How can I download genotype of specific snp (snp of coding region) for African population from 1000 Genome?
Thanks
How can I download genotype of specific snp (snp of coding region) for African population from 1000 Genome?
Thanks
Visit ftp://ftp.1000genomes.ebi.ac.uk/vol1/ftp/release/20130502/ for the actual data.
There are also sample_population relationship description on the same ftp site. I don't have access to my record of the specific dir right now, but just browsing the site to see the docs will find it without much effort.
Hope this would help.
You can use tabix if you prefer not to download the large vcf files of the actual data.
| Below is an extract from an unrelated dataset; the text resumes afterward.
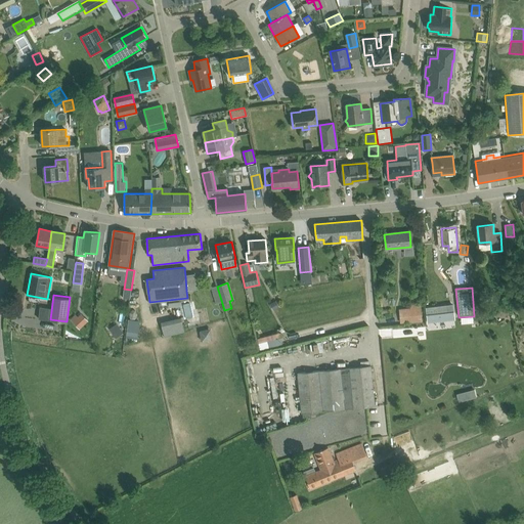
[(273,311),(279,307),(275,301),(269,304),(273,311)]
To download a single snp, lets say chr6 nucleotide position 7580958 (1 based numbering of GRCh 37 from the 1000 Genomes phase 3 data). Format is: tabix name-of-vcf-file chr:start-end
tabix ftp://ftp.1000genomes.ebi.ac.uk/vol1/ftp/release/20130502/ALL.wgs.phase3_shapeit2_mvncall_integrated_v5.20130502.sites.vcf.gz 6:7580958-7580959
6 7580958 rs2076299 A G 100 PASS AC=1018;AF=0.203275;AN=5008;NS=2504;DP=21936;EAS_AF=0.2867;AMR_AF=0.1772;AFR_AF=0.3139;EUR_AF=0.0358;SAS_AF=0.1585;AA=A|||
So the African allele frequency of rs2076299 in the 1000 Genomes data is AFR_AF=0.3139
Ah, now I see I have shown how to get the allele frequency, when 'genotypes' were asked for. You can still use tabix. You will need to retrieve information for the chromosome-specific vcf files of the 1000 Genomes data, which contain genotypes. (note the ALL.chr.6. bit in the file path. Change this to your chromosome number of choice)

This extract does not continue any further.